During a return visit to New Zealand in 1907-9, he held solo exhibitions in Wellington and Christchurch, and participated in art society shows. He met Dorothy Kate Richmond, the doyenne of the Wellington art scene, and her nephew Esmond Atkinson, who was also a painter. Merton re-enrolled briefly at the Canterbury College School of Art in 1908.
In 1909 he returned to London, where he studied with the Flemish-born painter Charles van Havermaet in 1909-10, and made extended working visits to the Netherlands, Cornwall and Brittany. On this last occasion he participated in a sketching class at Concarneau, taught by Frances Hodgkins. He also travelled in other parts of western France in the summer of 1910.

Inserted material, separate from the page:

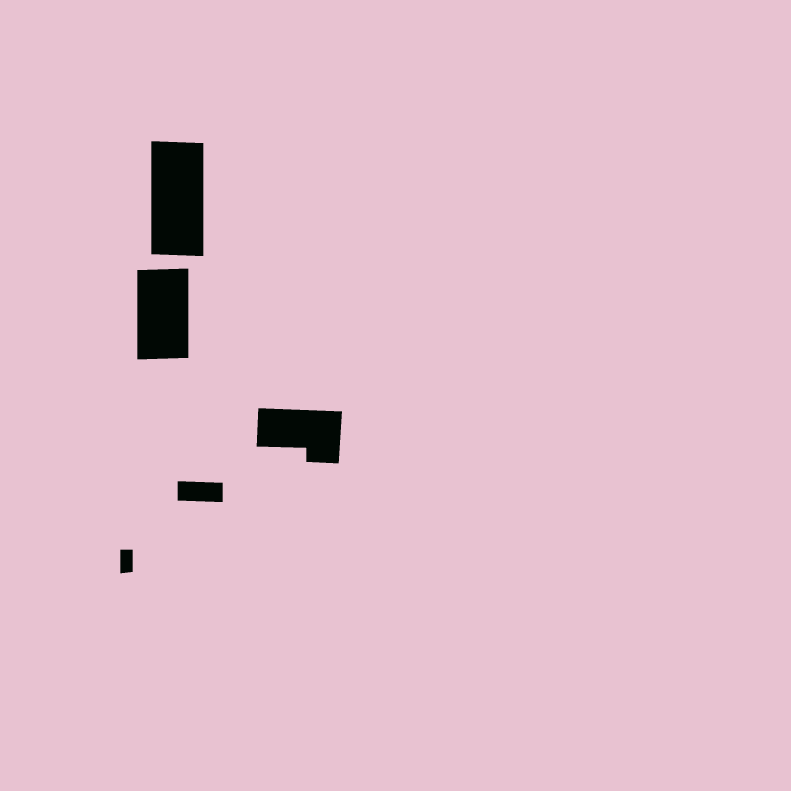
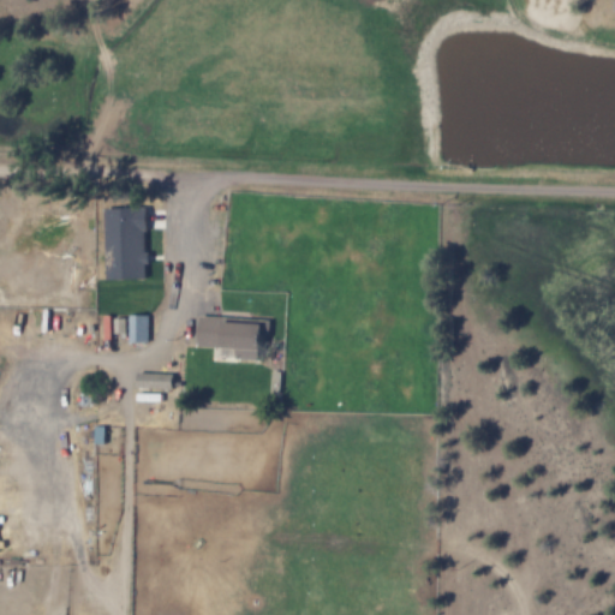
building: [151,140,204,257] -> none
building: none -> [126,316,147,344]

Merton was elected to membership of the Royal Society of British Artists in 1910, and showed works in their 1910 and 1911 exhibitions. He continued to exhibit works in New Zealand until the late 1920s and was represented in several group shows in England and France between 1910 and 1926.
During an extended period in which he was based in Paris (1910-3) he studied first at the Académie Colarossi, then in the studio of Percyval Tudor-Hart where fellow-New Zealander Maud Sherwood was also studying. It is there that he met Ruth Calvert Jenkins, an American art student whom he married in London in 1914. In these years he made excursions to Northern Spain, England and Italy.

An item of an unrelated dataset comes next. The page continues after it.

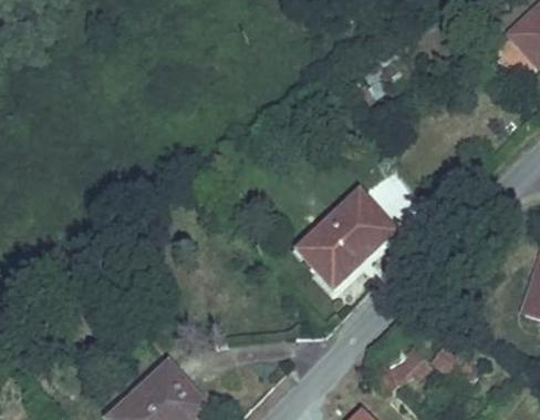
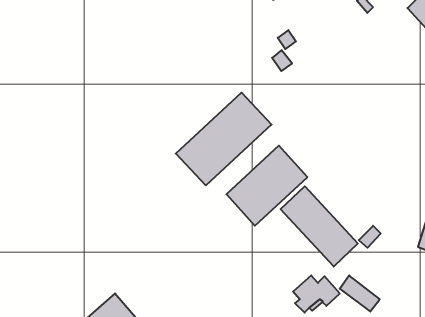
building: none -> [176,93,272,185]
building: none -> [281,186,358,267]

Ruth and Owen Merton lived from mid-1914 to mid-1916 in Prades, southern France, where their first son, Tom, was born in 1915. Owen played the piano in charity concerts and perhaps in the local cinema and refused to enlist after war was declared.
The family moved to New York in 1916, and Owen was based there until 1923. Their second son, John Paul, was born in 1918 and Ruth Merton died in 1921. Owen may have lived for a time as a farm worker and he certainly worked as a professional landscape- and garden-designer, church organist and cinema pianist. He exhibited in numerous group and solo shows, including some important curated exhibitions, in New York and Philadelphia in the period 1917-1925 and was clearly considered by his peers to be a serious member of the New York avant-garde.
In the years 1921-3, after his wife's death, he visited Bermuda (twice) and Cape Cod (once). He was given a solo exhibition in the prestigious Daniel Gallery, New York, in 1923.
Meanwhile he had met the American writer Evelyn Scott in Bermuda, in late 1921 or early 1922, and lived with her until 1925. He became the basis for characters in several of her novels.
He made an extended visit to Europe (Italy, France, England) in 1923-5, and also spent some months of the winter of 1923-4 in Algeria. He had a solo exhibition at the Leicester Gallery, London, in 1925, and a second solo exhibition in New York (Daniel Gallery) also in 1925.
After a brief visit to New York in the summer of 1925, he returned to Europe for the last time, accompanied by Tom.
They settled in Saint-Antonin, south-western France, where he bought land and built a house. Owen travelled widely in southern France to paint, he played the piano in the Saint-Antonin cinema and was president of the local rugby club.
His second solo exhibition in London was held in 1928 and he was based in England thereafter (with at least three short visits to France), although his house would not be sold until 1930.
Owen Merton died in London in 1931 after a prolonged illness.